Immunization of broiler chickens against necrotic enteritis (NE) caused by Clostridium perfringens is an important approach for control of this globally important disease. Although the last decade has seen considerable advances in understanding NE, including the 2008 discovery of NetB, a critically important pore-forming toxin, much remains to be discovered about the detailed pathogenesis and the basis of immunity to NE on which a scientifically designed immunization strategy must be based.

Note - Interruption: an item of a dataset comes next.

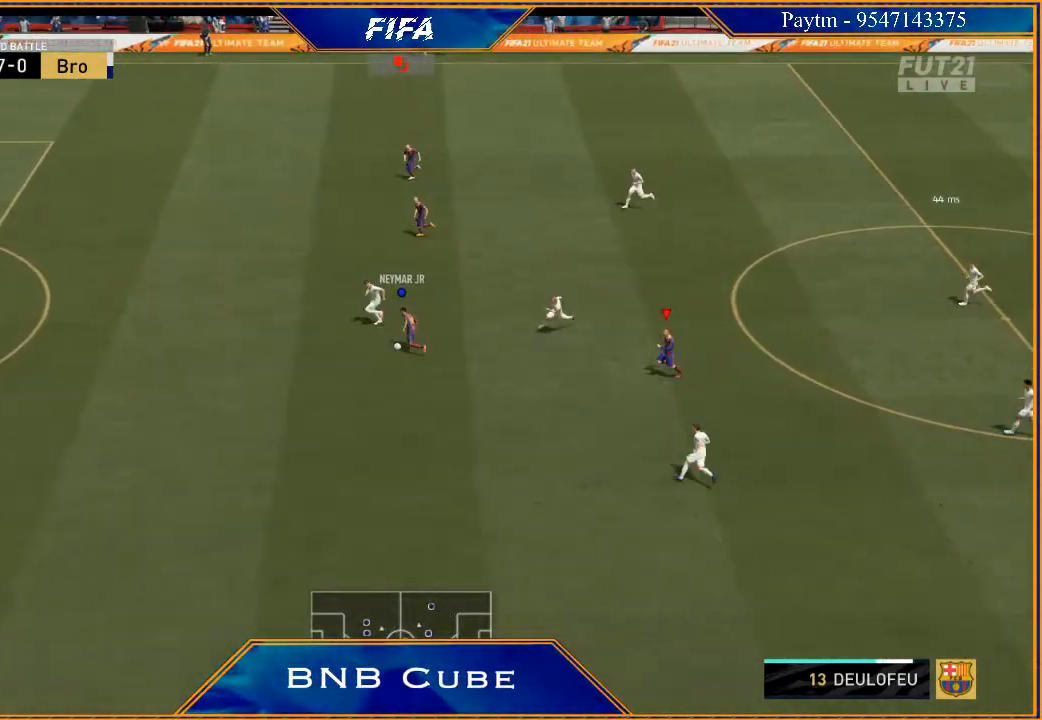
{"buttons": ["R2"], "left_stick": "left", "right_stick": "center", "events": []}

The challenges include: 1. Understanding the basis and extent of immunity; 2. Induction of active immunity in newborn chicks in the face of maternal antibodies; 3. Identification and characterization of key protective antigens; 4. Defining experimental models to evaluate the protective efficacy of candidate antigens and the relevance of such models to naturally occurring NE; 5. Developing a vaccine that is safe, easy to deliver, robust under field conditions, and inexpensive; 6. Evaluating candidate vaccines under field conditions that do not compromise the welfare of the chicken.

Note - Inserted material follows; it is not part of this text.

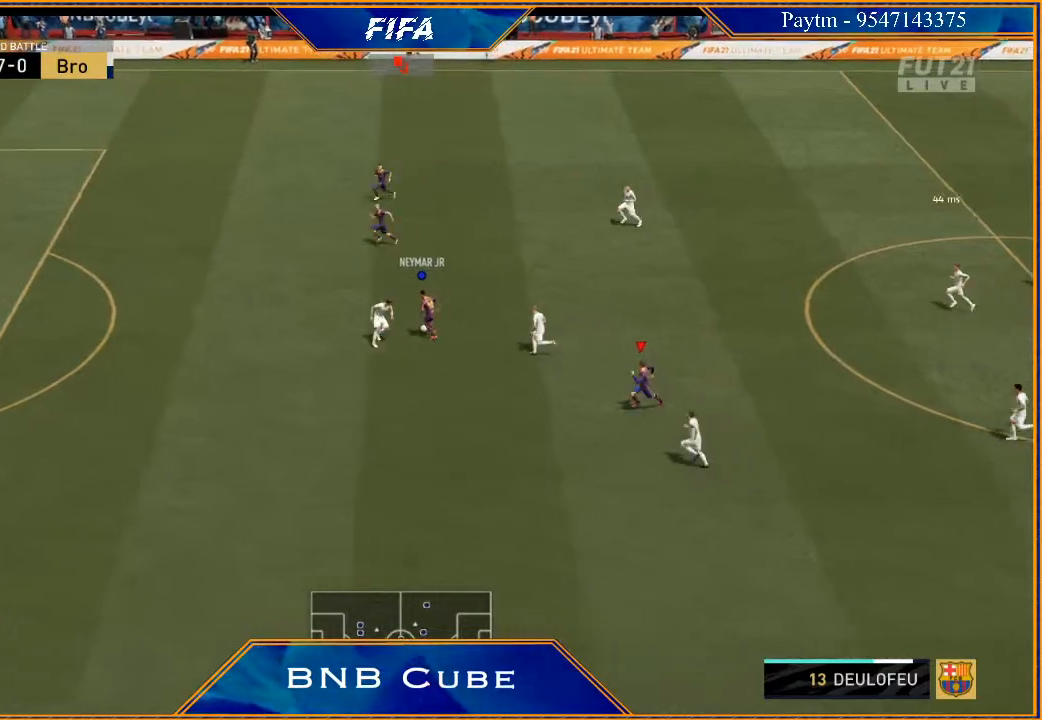
{"buttons": ["R2"], "left_stick": "left", "right_stick": "center", "events": []}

Considerable progress has been made in identifying antigens of importance in immunity to NE using experimental immunization-challenge models. Passive immunity in chicks obtained through breeder vaccination using bacterial supernatant that includes the alpha toxin is short-lived; however, this vaccine has been currently withdrawn from the market. In inducing an active immunity, it is striking as to how many antigens of C. perfringens can provide some level of protection against experimental NE. These include (abbreviated names): Alpha toxin, EFtu, FBA, GPD, HP, NetB, PFOR, PGM and certain pilus proteins. It seems also clear that no one antigen can provide complete protection and that a combination of antigens or artificial hybrid protein constructs seem to offer superior protection against NE. It is clearly possible to immunize actively against NE but it is also clear that the level of protection by immunization depends on the severity of the experimental challenge.

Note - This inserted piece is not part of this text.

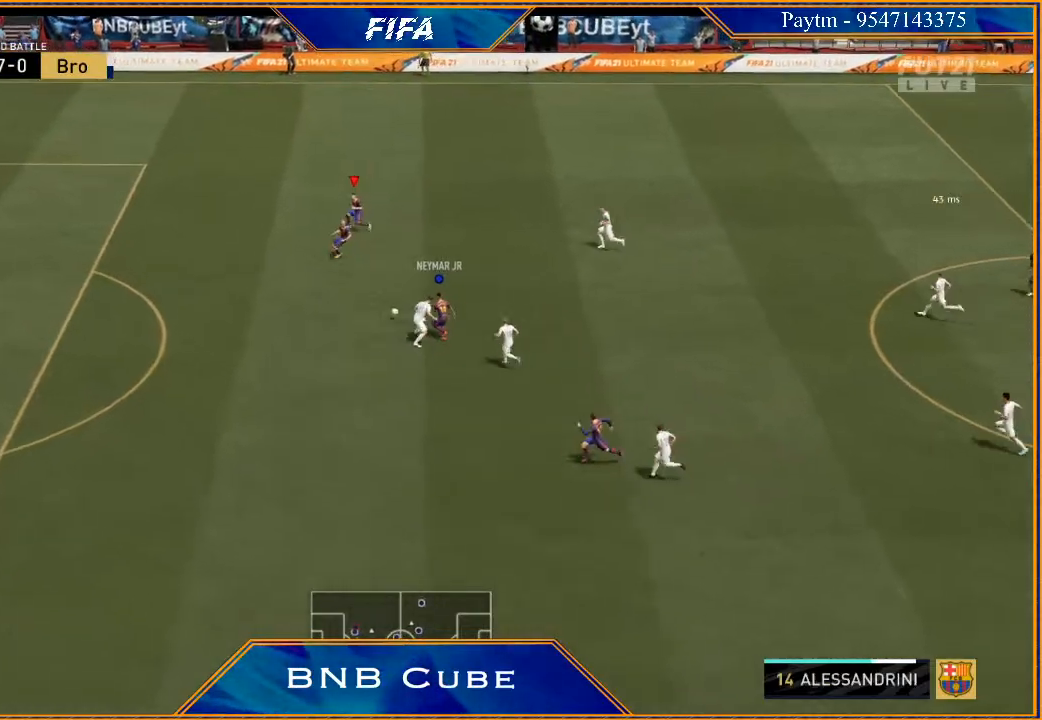
{"buttons": ["R2"], "left_stick": "left", "right_stick": "center", "events": []}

How immunity to these antigens works is not defined. There is some evidence that antibodies may interfere with the growth of C. perfringens by binding to the bacterium itself and thus preventing their multiplication rather than, for example, by toxin neutralization or opsonization. The surprising protective efficacy of some “housekeeping” rather than just of virulence-associated proteins, suggests that bacterial growth inhibition might be a plausible explanation for their effect. Nevertheless, there seems to be a general agreement that oral immunization using recombinant vectors (example, Eimeria, Lactobacillus, Salmonella) can be a feasible option and that inducing an effective mucosal immunity is of great importance. An unresolved issue is whether NE evoked by coccidial infection requires that the C. perfringens strain be NetB-positive. If it does not, then the focus on NetB in immunization studies may be misleading, and research investment on the currently known most useful protective immunogens (alpha toxin, FBA, HP) would be more appropriate.
It is clear that immunization will be a useful but probably not perfect adjunct approach for controlling NE and that a search for the perfect antigen(s) and their delivery will likely delay progress in introducing immunization.
Keywords: Necrotic enteritis, immunization, review, progress, possibilities.
Abstract presented at the 3rd International Symposium on Alternatives to Antibiotics 2019.